Likewise, he notes that Berkeley uses "holistic" review, in which each application is reviewed in its totality -- making it difficult to determine whether any one factor led to an acceptance or a denial.

Rothstein divided Berkeley applicants into two groups to weigh the impact of optional letters. For his "underrepresented" group, he included applicants who qualified for an application-fee waiver for low-income students, those who attended poor-performing high schools, those without a parent who attended college and those from underrepresented minority groups. (Of course, many fit multiple criteria.)

He found that Berkeley admissions officials were more likely to find underrepresented applicants on the borderline of admission or rejection, and as a result were more likely to invite letters from them than they were from other applicants. Forty-five percent of underrepresented applicants were invited to submit letters, but only 26 percent of other applicants were. But while 23 percent of applicants outside the underrepresented group ended up submitting letters (a very high percentage of those asked), only 30 percent of underrepresented applicants did so, a much smaller share of those who were invited to do so.

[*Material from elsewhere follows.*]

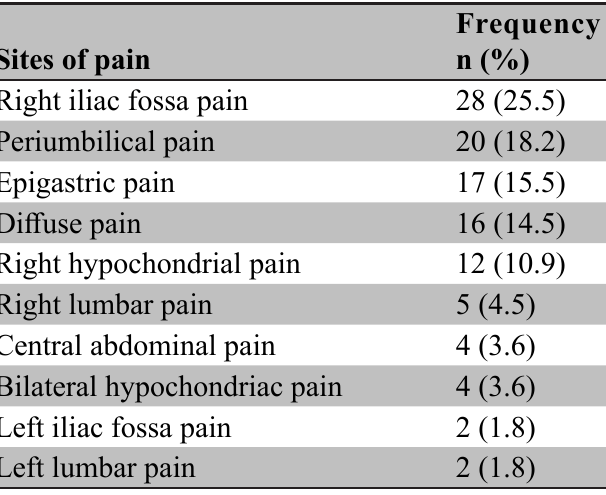
Table 1. Distribution of sites of pain in acute abdomen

Generally, the study found that readers gave somewhat higher rankings to applicants with letters than to the same applicants without letters, and this impact was greatest with underrepresented applicants.

But because fewer underrepresented applicants submitted the letters, the impact on overall admissions numbers was negligible.

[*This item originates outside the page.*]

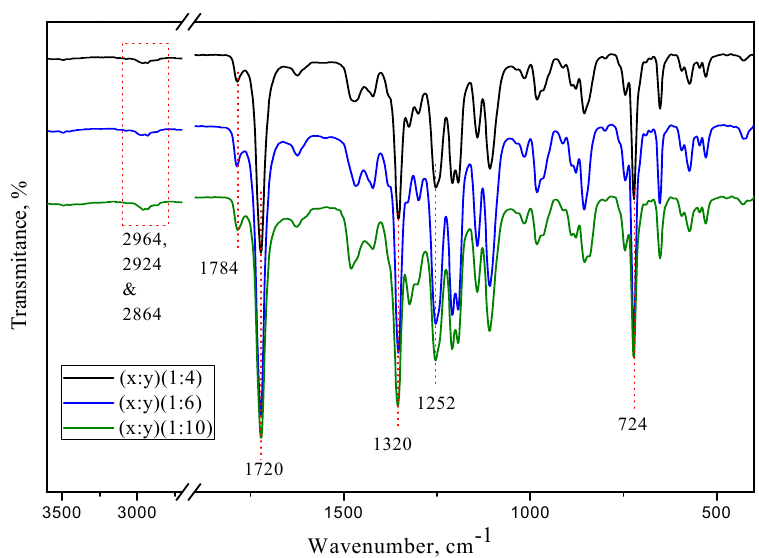
Figure 2. ATR-FTIR spectra of the [(PIM-PI) x -(6FDA-durene-PI) y ] copolymers with three different PIM-PI compositions (x:y = 1:4, 1:6 and 1:10). The molecular weights (M w ) of the three [(PIM-PI) x -(6FDA-durene-PI) y ] copolymers were determined by gel permeation chromatography (GPC), and were found to be in the range 43 − 49 kDa, supporting the achievement of copolymerization (Table 1). Table 1. Various physical properties of the [(PIM-PI) x -(6FDA-durene-PI) y ] copolymers, 6FDA-durene PI and PIM-PI-1 homopolymerandtheir corresponding membranes .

A New Option for the System

Under rules approved by the Board of Regents last week, all UC campuses will now have the possibility of what is called "augmented review," but only for up to 15 percent of the applicants at each campus, in theory, those for whom there isn't quite enough information to make a decision.

Jim Chalfant, chair of the systemwide Academic Senate for UC and a professor of agricultural and resource economics at the university's Davis campus, stressed in an interview that the new option isn't just about letters of recommendation, although most of the attention has focused there. Besides requesting letters of recommendation, admissions offices may also ask for first semester of senior year grades (not normally reviewed at point of admission) or answers to "a questionnaire inviting the applicant to elaborate on special talents, accomplishments, extraordinary circumstances and/or their school/home environment."

"It is important to stress that almost all applications to UC are complete as submitted and provide a clear indication of the applicant’s qualifications, without the additional information that an augmented review would provide," says the policy document prepared for the board about the change, which was developed with the Academic Senate.

Chalfant said that the Berkeley pilot "wouldn't scale." The university system received 171,449 applications last year for admission to the freshman classes that will start this fall.

In fact, Chalfant said that he is not sure that all the UC campuses will use the system, although there are indications it will be used at Berkeley, Davis, Irvine, Los Angeles and San Diego. And even at those campuses, he said, he doubts "anyone will get to 15 percent."

It's no surprise that some UC observers are once again wondering whether some groups -- and minority applicants in particular -- will benefit more than others from augmented review.

Chalfant said that the Academic Senate intends to monitor how the new system is used. He said there is "an obligation to talk about it" so people know why some reviews will be augmented, and others not.

But going in, he said, there is "no expectation that one group or another" will benefit more than others.